Background
His father Thomas Meik was also an engineer, as was Patrick"s younger brother Charles Meik. Patrick was educated at King’s College School, London, and at Edinburgh University, after which he joined his father"s practice for three years" pupillage from 1868 to 1871.
Career
Both boys were born in Crowtree Road, Bishopwearmouth, Sunderland. He then worked for John Aird & Company, employed on projects including the East London Waterworks at Sunbury and the Imperial Gasworks at Bromley. In 1873, Patrick went to work for his father and worked on Meik"s harbours at Burntisland (where he was resident engineer on the West Dock) and at Bo"ness on the River Forth in Scotland before being asked by Sir Benjamin Baker to be resident engineer (1882–1885) on the foundations and piers of the Forth Bridge (designed by Baker and Sir John Fowler).
He worked on a rail project at Lee-on-the-Solent during this time.
The Meiks" expertise saw port and railway designs developed in many parts of the British Empire, including Christmas Island, India, Singapore, Burma (the Rangoon River training works – where Patrick worked with Sir George Buchanan) and Mozambique. In the 1900s, their firm was commissioned to design the Kinlochleven hydroelectric scheme in the Scottish Highlands.

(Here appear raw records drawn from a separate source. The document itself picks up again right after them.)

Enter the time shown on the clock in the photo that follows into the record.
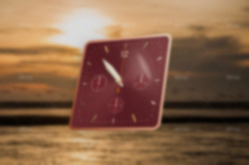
10:53
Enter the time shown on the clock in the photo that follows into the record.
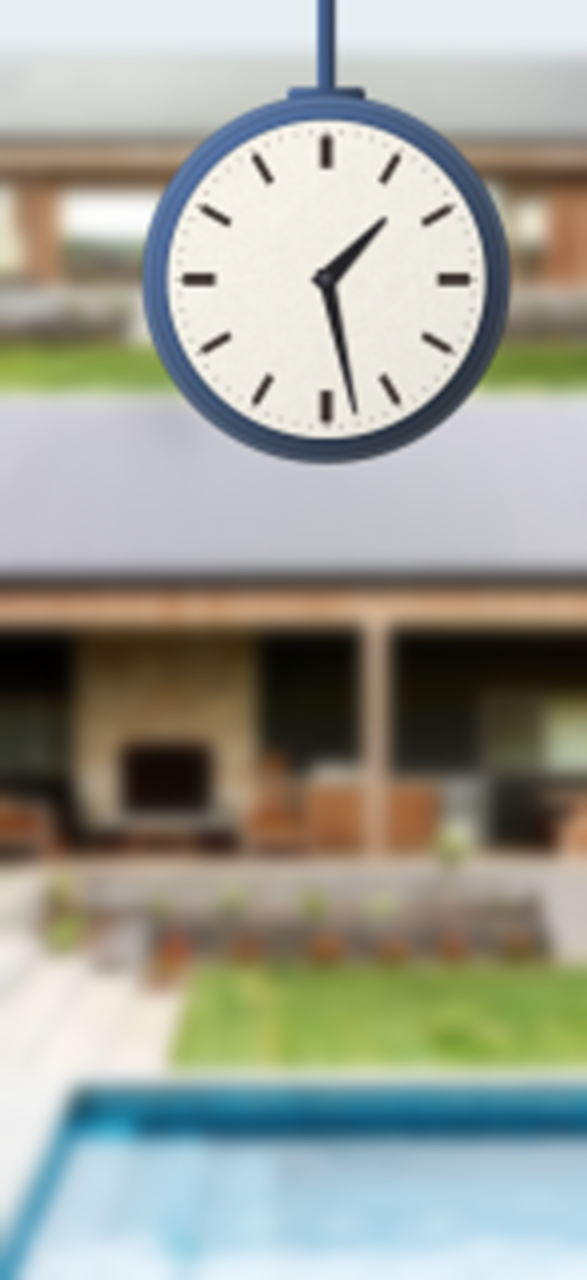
1:28
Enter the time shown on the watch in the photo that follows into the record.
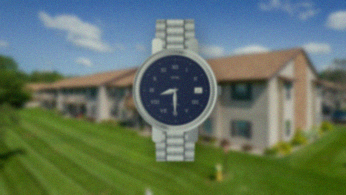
8:30
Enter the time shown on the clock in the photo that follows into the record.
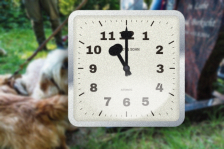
11:00
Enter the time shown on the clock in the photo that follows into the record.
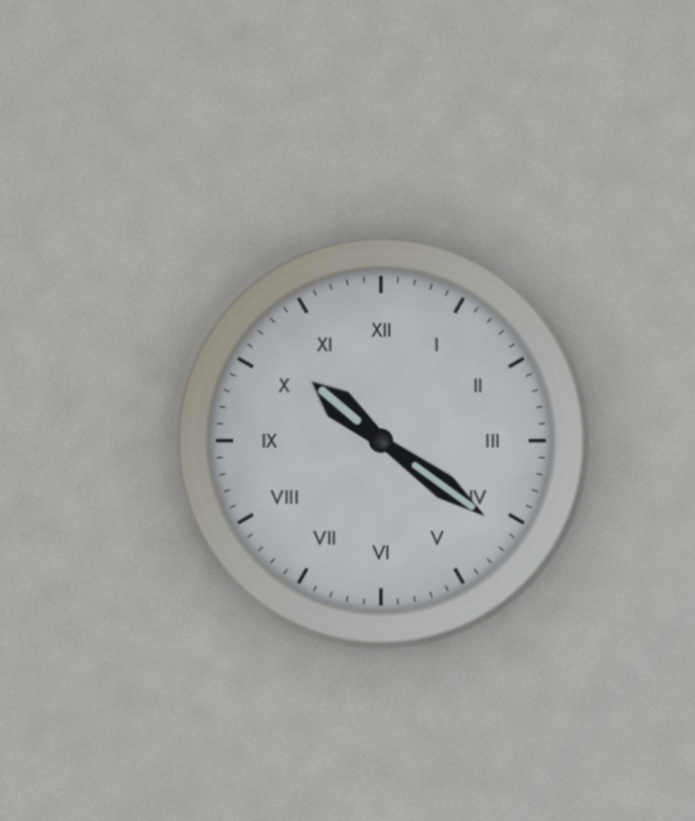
10:21
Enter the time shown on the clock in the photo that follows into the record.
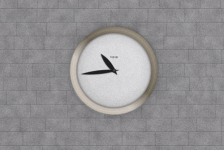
10:44
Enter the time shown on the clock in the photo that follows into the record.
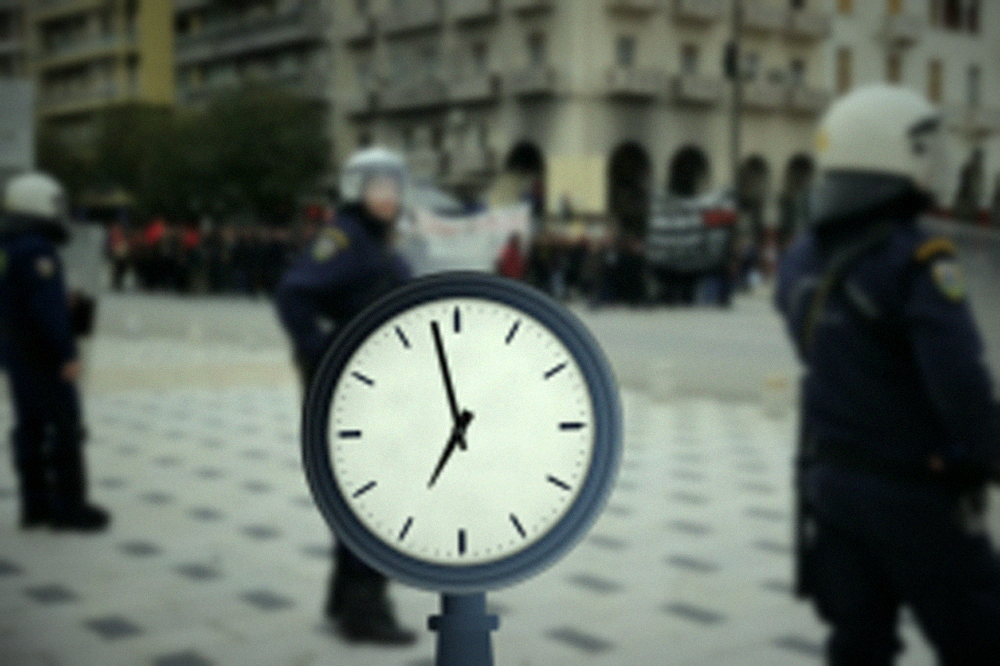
6:58
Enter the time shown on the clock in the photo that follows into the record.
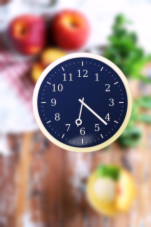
6:22
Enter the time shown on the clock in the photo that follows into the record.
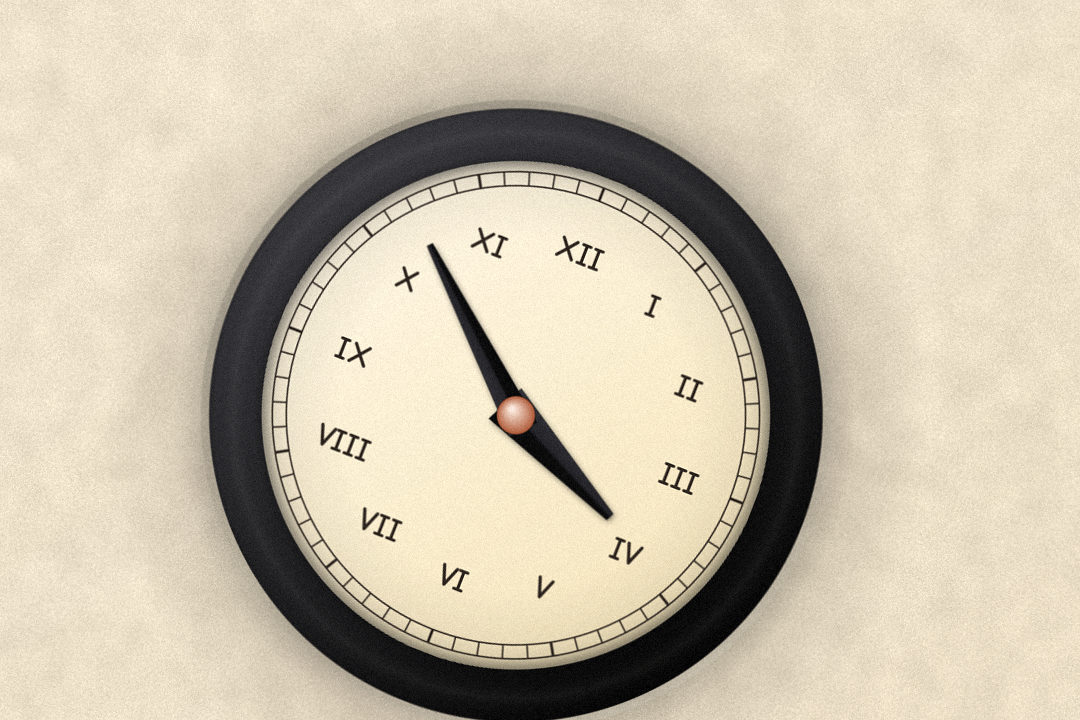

William Halcrow joined the company and took up the position of assistant resident engineer at the Kinlochleven project The Meik brothers" engineering practice was later renamed CS Meik and Halcrow and became one of the world"s foremost engineering consultancies, the Halcrow Group (in 2005, the Edinburgh office of the Halcrow group bought Forth Bridge drawings originally created by Patrick Meik over 120 years earlier).